Japan's Hitachi and Sanyo Electric have begun pushing a jointly developed content protection system as a new standard for music distribution via cellular telephones.
The system, UDAC-MB (Universal Distribution with Access Control - Media Base), was proposed to a meeting of the Secure Digital Music Initiative (SDMI) in Los Angeles, California, on Friday. It was developed by the two companies and Fujitsu and is being promoted as a system specifically for use in music over cellphone services.
The partners say the existing SDMI specification for portable devices, which was formalised in July 1999 and describes the technical specification for portable digital audio players, is not optimised for wireless applications. Their system, the companies contend, was developed specifically with wireless applications where a cellphone and not a PC is used to download the music and so is better suited for use in such services.

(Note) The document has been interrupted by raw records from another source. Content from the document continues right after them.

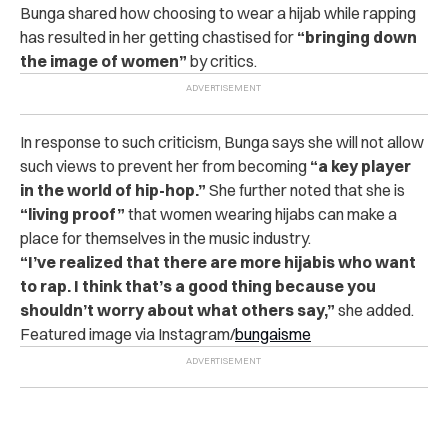
Bunga shared how choosing to wear a hijab while rapping
has resulted in her getting chastised for
“bringing down
the image of women”
by critics.
In response to such criticism, Bunga says she will not allow
such views to prevent her from becoming
“a key player
in the world of hip-hop.”
She further noted that she is
“living proof”
that women wearing hijabs can make a
place for themselves in the music industry.
“I’ve realized that there are more hijabis who want
to rap. I think that’s a good thing because you
shouldn’t worry about what others say,”
she added.
Featured image via Instagram/
bungaisme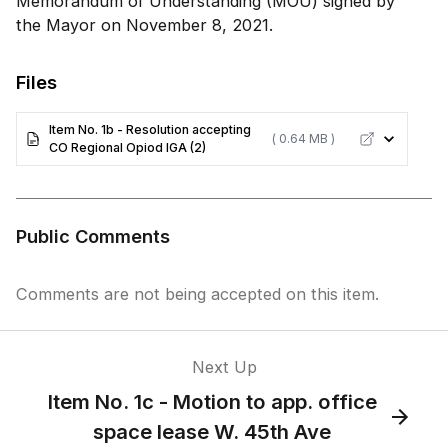
Memorandum of Understanding (MOU) signed by
the Mayor on November 8, 2021.
Files
Item No. 1b - Resolution accepting
( 0.64 MB )
CO Regional Opiod IGA (2)
Public Comments
Comments are not being accepted on this item.
Next Up
Item No. 1c - Motion to app. office
space lease W. 45th Ave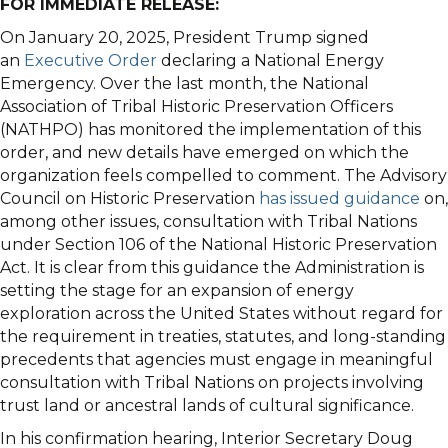
FOR IMMEDIATE RELEASE:
On January 20, 2025, President Trump signed
an
Executive Order
declaring a National Energy
Emergency. Over the last month, the National
Association of Tribal Historic Preservation Officers
(NATHPO) has monitored the implementation of this
order, and new details have emerged on which the
organization feels compelled to comment. The Advisory
Council on Historic Preservation
has issued guidance
on,
among other issues, consultation with Tribal Nations
under Section 106 of the National Historic Preservation
Act. It is clear from this guidance the Administration is
setting the stage for an expansion of energy
exploration across the United States without regard for
the requirement in treaties, statutes, and long-standing
precedents that agencies must engage in meaningful
consultation with Tribal Nations on projects involving
trust land or ancestral lands of cultural significance.
In his confirmation hearing, Interior Secretary Doug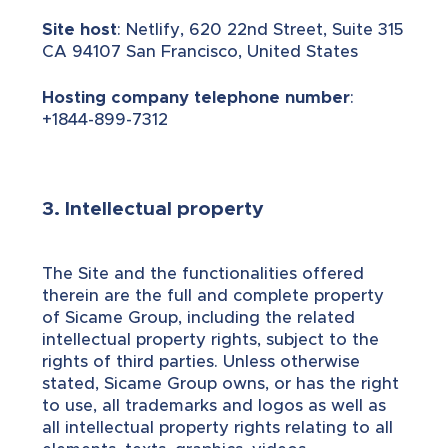
Site host
: Netlify, 620 22nd Street, Suite 315
CA 94107 San Francisco, United States
Hosting company telephone number
:
+1844-899-7312
3. Intellectual property
The Site and the functionalities offered
therein are the full and complete property
of Sicame Group, including the related
intellectual property rights, subject to the
rights of third parties. Unless otherwise
stated, Sicame Group owns, or has the right
to use, all trademarks and logos as well as
all intellectual property rights relating to all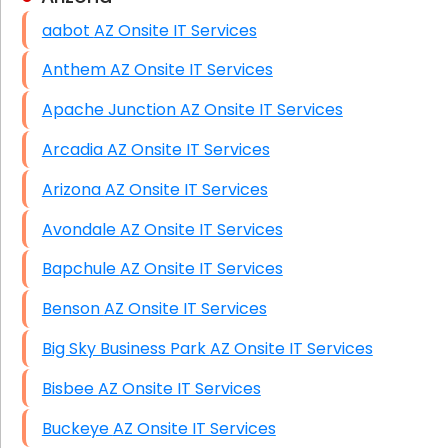
aabot AZ Onsite IT Services
HIPAA Computer and Network Compliance for
Patient Records
Anthem AZ Onsite IT Services
Network Wiring Services (Cat5, Cat6, Fiber
Apache Junction AZ Onsite IT Services
Optic)
Arcadia AZ Onsite IT Services
Data Recovery Solutions
Arizona AZ Onsite IT Services
Firewall Installation
Avondale AZ Onsite IT Services
Bapchule AZ Onsite IT Services
Benson AZ Onsite IT Services
Big Sky Business Park AZ Onsite IT Services
Bisbee AZ Onsite IT Services
Buckeye AZ Onsite IT Services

The first such commercial services are expected to be launched this year in Japan. Air Media, which is owned by cellular operator NTT DoCoMo and electronics maker Matsushita Electric Industrial, plans to launch a commercial service later this year sending digital music through mobile telephones to specially developed terminals.
Such services are not expected to become widely popular until the launch of third generation wireless services which support download speeds of up to 384K bits per second -- some 6 times today's fastest cellular data service. NTT DoCoMo is expected to become the first cellular carrier in the world to launch third generation commercial service when it switches on a new network in May 2001.